Try it.
Your answer must consist of exactly the lines below, starting with the line with "Identify the document" and going on through the line with "text_box [335, 407, 1399, 506]", and nothing else.

Top of Available data

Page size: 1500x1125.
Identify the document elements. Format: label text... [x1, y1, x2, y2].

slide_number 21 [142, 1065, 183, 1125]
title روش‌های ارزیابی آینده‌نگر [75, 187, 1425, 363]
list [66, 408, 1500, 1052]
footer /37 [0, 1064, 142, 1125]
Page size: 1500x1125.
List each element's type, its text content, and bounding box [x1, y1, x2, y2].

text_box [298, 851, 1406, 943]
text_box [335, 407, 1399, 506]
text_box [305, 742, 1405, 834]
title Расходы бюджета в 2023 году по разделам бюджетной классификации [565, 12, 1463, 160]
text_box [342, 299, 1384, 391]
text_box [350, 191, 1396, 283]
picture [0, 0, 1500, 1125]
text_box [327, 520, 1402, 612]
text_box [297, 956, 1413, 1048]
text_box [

Bottom of Available data

Solution for this task.
Identify the document elements. Format: label text... [x1, y1, x2, y2].

slide_number 21 [142, 1065, 183, 1125]
title روش‌های ارزیابی آینده‌نگر [75, 187, 1425, 363]
list [66, 408, 1500, 1052]
footer /37 [0, 1064, 142, 1125]
Page size: 1500x1125.
List each element's type, its text content, and bounding box [x1, y1, x2, y2].

text_box [298, 851, 1406, 943]
text_box [335, 407, 1399, 506]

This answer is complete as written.